Audra McDonald – winner of a record-breaking six Tony Awards, two Grammy Awards, and an Emmy Award, named one of Time magazine’s 100 most influential people in 2015, and a recipient of the National Medal of Arts from President Barack Obama – will star as Rose in a new Broadway production of Gypsy, taking on what is widely regarded as the greatest role in musical theater. The upcoming revival will be directed by legendary five-time Tony Award-winning director George C. Wolfe. Gypsy features a book by Tony Award winner Arthur Laurents, music by Tony and Academy Award winner Jule Styne, and lyrics by Tony, Grammy, Academy Award, and Pulitzer Prize winner Stephen Sondheim. Producers are Tom Kirdahy, Mara Isaacs, Kevin Ryan, Diane Scott Carter, Peter May, and Thomas M. Neff. Choreography will be by four-time Tony Award nominated Camille A. Brown. Additional casting and creative team members will be announced at a later date.

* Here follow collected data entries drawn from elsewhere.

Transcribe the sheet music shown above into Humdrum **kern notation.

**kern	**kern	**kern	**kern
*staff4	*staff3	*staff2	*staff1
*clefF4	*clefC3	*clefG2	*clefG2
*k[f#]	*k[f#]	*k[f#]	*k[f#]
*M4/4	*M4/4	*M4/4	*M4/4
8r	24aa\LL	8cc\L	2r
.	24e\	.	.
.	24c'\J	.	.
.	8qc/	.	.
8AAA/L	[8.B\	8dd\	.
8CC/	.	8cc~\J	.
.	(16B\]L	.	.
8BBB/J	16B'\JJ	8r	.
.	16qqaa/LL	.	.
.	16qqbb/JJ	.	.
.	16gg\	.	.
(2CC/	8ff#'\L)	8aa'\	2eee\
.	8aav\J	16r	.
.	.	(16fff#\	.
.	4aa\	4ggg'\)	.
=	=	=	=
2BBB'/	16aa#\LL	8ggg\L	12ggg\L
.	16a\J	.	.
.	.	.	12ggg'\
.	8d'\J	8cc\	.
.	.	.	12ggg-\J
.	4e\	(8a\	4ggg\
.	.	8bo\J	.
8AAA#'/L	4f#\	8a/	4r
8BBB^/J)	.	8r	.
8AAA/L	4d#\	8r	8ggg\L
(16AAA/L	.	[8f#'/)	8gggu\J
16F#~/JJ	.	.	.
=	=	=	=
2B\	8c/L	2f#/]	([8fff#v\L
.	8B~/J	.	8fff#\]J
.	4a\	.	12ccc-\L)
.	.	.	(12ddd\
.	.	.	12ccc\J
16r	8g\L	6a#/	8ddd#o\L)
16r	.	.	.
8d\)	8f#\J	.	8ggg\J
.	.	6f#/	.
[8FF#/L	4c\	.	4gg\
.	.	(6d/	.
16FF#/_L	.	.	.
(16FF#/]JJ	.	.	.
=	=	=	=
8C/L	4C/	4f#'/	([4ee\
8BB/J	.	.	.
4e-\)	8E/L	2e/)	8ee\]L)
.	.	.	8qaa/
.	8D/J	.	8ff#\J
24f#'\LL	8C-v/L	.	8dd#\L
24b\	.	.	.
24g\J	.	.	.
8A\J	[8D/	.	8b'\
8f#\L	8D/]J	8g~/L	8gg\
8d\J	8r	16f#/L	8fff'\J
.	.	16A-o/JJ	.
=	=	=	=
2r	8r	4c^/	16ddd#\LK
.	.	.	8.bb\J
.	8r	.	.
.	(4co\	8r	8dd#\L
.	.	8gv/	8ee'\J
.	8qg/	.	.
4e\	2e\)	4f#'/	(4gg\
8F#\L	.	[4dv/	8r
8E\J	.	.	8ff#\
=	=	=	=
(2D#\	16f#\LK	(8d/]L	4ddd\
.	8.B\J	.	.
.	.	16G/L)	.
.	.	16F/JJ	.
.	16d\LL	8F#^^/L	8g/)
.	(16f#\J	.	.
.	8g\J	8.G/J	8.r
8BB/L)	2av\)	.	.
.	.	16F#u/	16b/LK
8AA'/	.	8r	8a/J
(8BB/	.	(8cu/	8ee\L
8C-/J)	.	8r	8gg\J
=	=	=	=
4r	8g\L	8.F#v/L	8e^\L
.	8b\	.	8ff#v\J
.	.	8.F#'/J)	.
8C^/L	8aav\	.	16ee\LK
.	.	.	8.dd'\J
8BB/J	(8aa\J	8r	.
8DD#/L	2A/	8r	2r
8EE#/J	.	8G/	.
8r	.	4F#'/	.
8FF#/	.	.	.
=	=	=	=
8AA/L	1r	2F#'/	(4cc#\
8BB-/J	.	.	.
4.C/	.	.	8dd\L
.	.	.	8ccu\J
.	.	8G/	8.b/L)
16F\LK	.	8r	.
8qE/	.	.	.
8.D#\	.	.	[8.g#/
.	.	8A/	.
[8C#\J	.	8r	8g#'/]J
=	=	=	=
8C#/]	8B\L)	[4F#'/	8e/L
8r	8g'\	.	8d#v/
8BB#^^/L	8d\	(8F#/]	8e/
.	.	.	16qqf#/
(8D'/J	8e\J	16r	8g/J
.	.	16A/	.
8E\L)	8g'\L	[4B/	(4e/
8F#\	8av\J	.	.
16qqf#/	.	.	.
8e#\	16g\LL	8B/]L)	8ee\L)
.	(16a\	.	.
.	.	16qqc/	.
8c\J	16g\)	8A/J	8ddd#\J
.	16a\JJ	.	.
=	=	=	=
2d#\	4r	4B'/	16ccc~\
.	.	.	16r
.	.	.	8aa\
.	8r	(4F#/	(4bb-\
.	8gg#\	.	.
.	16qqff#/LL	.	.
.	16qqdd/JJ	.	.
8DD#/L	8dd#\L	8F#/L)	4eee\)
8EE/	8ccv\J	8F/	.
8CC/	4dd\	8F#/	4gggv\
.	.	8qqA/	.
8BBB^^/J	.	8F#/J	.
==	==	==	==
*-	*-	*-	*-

Performances will begin November 21, 2024 at Broadway’s newly renovated Majestic Theatre, with an opening date of December 19, 2024. Watch a teaser trailer for the production below. Tickets go on sale May 30 via telecharge.com.
The New York Times declares that “Audra McDonald has become to the American theater what Meryl Streep is to film – a star of unstinting polish and versatility. Ms. McDonald embosses any production in which she appears with a good-value guarantee.” Gypsy reunites her with “titan of the American theatre” (New Yorker) George C. Wolfe, after their collaboration on the 2016 Tony-nominated production of Shuffle Along, or, The Making of the Musical Sensation of 1921 and All That Followed.
Playing the role of Rose in Gypsy, McDonald joins an illustrious roster that includes some of the greatest performers in Broadway history. Since Ethel Merman starred in the 1959 Broadway premiere, the role has been played by Angela Lansbury in 1974, Tyne Daly in 1989, Bernadette Peters in 2003, and Patti LuPone in 2008. After the premiere, Kenneth Tynan raved in the New Yorker that the show “tapers off from perfection in the first act to mere brilliance in the second.” In 1974, Clive Barnes wrote in the New York Times: “Everything about Gypsy is right. The Jule Styne score has a lilt and a surprise to it. The music bounces out of the pit, assertive, confident, and cocky, and has a love affair with Stephen Sondheim’s elegantly paced, daringly phrased lyrics. And then there is the book by Arthur Laurents. Rose is possibly one of the few truly complex characters in the American musical.” Frank Rich’s 1989 New York Times review, calling the show “Broadway’s own brassy, unlikely answer to King Lear,” added: “It cannot be done without a powerhouse performance in its marathon parental role.”